**Document**
-- -- --

When the Hoffenheim train station was renovated, the students from the Albert Schweitzer Schule in Sinsheim were instrumental in the creation of a monument made from two of the large rectangular stones from the train station. Located about a block away from the train station, the monument is in remembrance of the 18 Jewish Hoffenheim deportees to Gurs. In addition to the monument, a plaque at the former Hoffenheim town hall commemorates the 18 former Jewish residents – 14 who died at Auschwitz and four children who survived because their parents were able to send them from the Gurs camp to an orphanage in France. Later, some of the children were smuggled out of France through the underground or stayed with the underground fighters. There is also a marker where the Hoffenheim Synagogue stood before being destroyed on Kristallnacht.

-- -- --

**Task A**
Reproduce the rows word for word, from the first row of the records through the line containing "catalogue / barcode: US 2994021", including that line.

**Material supplied**
-- -- --

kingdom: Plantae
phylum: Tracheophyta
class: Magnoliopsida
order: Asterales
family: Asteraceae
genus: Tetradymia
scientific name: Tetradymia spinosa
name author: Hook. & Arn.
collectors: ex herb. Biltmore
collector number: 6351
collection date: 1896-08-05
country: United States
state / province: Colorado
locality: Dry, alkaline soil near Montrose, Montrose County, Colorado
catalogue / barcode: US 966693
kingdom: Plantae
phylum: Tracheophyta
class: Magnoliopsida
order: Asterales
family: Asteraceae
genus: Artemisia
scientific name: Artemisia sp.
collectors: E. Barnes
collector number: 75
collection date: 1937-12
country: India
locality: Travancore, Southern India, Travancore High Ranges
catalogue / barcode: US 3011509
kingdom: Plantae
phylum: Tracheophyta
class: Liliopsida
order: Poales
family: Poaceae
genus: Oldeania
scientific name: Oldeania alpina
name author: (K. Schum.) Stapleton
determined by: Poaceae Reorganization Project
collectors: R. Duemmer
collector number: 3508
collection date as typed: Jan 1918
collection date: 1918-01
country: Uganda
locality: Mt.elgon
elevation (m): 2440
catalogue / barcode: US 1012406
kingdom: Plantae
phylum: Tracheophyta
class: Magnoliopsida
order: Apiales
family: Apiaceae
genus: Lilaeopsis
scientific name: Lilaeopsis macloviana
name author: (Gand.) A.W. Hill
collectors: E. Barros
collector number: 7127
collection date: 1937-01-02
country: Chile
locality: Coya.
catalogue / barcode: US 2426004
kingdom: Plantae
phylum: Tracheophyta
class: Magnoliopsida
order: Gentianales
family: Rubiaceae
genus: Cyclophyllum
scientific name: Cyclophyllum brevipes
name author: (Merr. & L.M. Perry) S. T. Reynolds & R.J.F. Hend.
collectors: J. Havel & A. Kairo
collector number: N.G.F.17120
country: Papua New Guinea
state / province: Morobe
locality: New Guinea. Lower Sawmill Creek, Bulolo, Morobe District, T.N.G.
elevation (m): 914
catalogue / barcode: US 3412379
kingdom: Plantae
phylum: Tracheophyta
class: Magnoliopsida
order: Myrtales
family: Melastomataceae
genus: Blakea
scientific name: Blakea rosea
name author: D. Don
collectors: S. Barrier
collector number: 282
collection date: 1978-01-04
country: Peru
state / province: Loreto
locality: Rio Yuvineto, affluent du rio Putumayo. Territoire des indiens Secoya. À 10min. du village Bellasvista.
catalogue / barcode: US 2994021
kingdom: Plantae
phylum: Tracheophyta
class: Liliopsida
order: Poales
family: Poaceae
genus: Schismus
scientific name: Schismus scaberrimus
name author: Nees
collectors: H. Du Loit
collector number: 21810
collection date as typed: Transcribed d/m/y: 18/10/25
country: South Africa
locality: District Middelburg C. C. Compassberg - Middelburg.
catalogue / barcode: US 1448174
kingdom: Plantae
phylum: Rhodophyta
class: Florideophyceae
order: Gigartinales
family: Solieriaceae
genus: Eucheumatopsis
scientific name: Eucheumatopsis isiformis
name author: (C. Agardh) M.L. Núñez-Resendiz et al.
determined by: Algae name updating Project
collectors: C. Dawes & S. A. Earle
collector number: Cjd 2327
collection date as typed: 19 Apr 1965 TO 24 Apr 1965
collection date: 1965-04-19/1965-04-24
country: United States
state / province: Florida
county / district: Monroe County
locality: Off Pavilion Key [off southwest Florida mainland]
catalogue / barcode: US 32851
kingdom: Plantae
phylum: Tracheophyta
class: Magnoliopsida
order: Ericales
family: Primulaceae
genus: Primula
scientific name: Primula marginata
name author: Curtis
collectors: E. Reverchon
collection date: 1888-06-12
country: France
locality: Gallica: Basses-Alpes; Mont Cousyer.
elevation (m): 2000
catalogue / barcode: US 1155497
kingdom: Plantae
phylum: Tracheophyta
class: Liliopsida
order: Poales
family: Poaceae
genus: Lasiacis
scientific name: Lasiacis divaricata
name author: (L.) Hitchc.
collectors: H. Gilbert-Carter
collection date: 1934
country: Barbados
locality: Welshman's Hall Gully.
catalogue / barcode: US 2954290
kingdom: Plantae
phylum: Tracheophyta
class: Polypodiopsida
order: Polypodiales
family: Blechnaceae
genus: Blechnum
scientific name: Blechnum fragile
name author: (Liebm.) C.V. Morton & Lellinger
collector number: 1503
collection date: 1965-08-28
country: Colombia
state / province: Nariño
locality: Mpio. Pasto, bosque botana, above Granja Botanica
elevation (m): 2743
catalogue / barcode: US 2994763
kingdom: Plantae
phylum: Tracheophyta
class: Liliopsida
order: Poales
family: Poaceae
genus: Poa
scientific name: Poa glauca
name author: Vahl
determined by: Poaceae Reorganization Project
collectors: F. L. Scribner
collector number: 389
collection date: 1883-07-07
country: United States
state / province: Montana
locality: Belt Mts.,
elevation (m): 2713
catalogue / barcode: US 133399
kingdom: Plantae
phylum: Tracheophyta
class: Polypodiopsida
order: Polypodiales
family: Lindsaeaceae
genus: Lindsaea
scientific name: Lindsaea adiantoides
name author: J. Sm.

-- -- --

**Task B**
Carry on the text about the Hoffenheim memorials to its Jewish deportees from the point where it stops.

**Exercise response A**
kingdom: Plantae
phylum: Tracheophyta
class: Magnoliopsida
order: Asterales
family: Asteraceae
genus: Tetradymia
scientific name: Tetradymia spinosa
name author: Hook. & Arn.
collectors: ex herb. Biltmore
collector number: 6351
collection date: 1896-08-05
country: United States
state / province: Colorado
locality: Dry, alkaline soil near Montrose, Montrose County, Colorado
catalogue / barcode: US 966693
kingdom: Plantae
phylum: Tracheophyta
class: Magnoliopsida
order: Asterales
family: Asteraceae
genus: Artemisia
scientific name: Artemisia sp.
collectors: E. Barnes
collector number: 75
collection date: 1937-12
country: India
locality: Travancore, Southern India, Travancore High Ranges
catalogue / barcode: US 3011509
kingdom: Plantae
phylum: Tracheophyta
class: Liliopsida
order: Poales
family: Poaceae
genus: Oldeania
scientific name: Oldeania alpina
name author: (K. Schum.) Stapleton
determined by: Poaceae Reorganization Project
collectors: R. Duemmer
collector number: 3508
collection date as typed: Jan 1918
collection date: 1918-01
country: Uganda
locality: Mt.elgon
elevation (m): 2440
catalogue / barcode: US 1012406
kingdom: Plantae
phylum: Tracheophyta
class: Magnoliopsida
order: Apiales
family: Apiaceae
genus: Lilaeopsis
scientific name: Lilaeopsis macloviana
name author: (Gand.) A.W. Hill
collectors: E. Barros
collector number: 7127
collection date: 1937-01-02
country: Chile
locality: Coya.
catalogue / barcode: US 2426004
kingdom: Plantae
phylum: Tracheophyta
class: Magnoliopsida
order: Gentianales
family: Rubiaceae
genus: Cyclophyllum
scientific name: Cyclophyllum brevipes
name author: (Merr. & L.M. Perry) S. T. Reynolds & R.J.F. Hend.
collectors: J. Havel & A. Kairo
collector number: N.G.F.17120
country: Papua New Guinea
state / province: Morobe
locality: New Guinea. Lower Sawmill Creek, Bulolo, Morobe District, T.N.G.
elevation (m): 914
catalogue / barcode: US 3412379
kingdom: Plantae
phylum: Tracheophyta
class: Magnoliopsida
order: Myrtales
family: Melastomataceae
genus: Blakea
scientific name: Blakea rosea
name author: D. Don
collectors: S. Barrier
collector number: 282
collection date: 1978-01-04
country: Peru
state / province: Loreto
locality: Rio Yuvineto, affluent du rio Putumayo. Territoire des indiens Secoya. À 10min. du village Bellasvista.
catalogue / barcode: US 2994021

**Exercise response B**
In nearby Simsheim-Steinsfurt, we visited a building that was formerly a synagogue (built in 1893–94). It survived only because the building was sold before Kristallnacht. Inlaid in the stones adjacent to the building are tiles commemorating the various groups that were persecuted and deported from Steinsfurt to the death camps: Jews, Roma (gypsies), homosexuals, those of other religions, political foes, forced workers; and those with mental or physical issues who were the first to be “euthanized” by the Nazis. Inside the building, the name of one of our relatives, Ludwig Freudenthaler, is included on a plaque in remembrance of all the Jewish soldiers from Steinsfurt who served in the German army during WWI.

Tracie and Linda with Eppingen Mayor Klaus Holaschke

After Steinsfurt, we made a brief stop in the old farming village of Eppingen-Richen, where our great-grandfather was born and the Freudenthaler house once stood. It was here that we met the honorable Lord Mayor of Eppingen, Klaus Holaschke, who was out riding his bicycle. Michael explained to Mayor Holaschke why we were visiting and later shared with us that the mayor is deeply engaged in preserving the Jewish heritage of Eppingen and the Kraichgau area.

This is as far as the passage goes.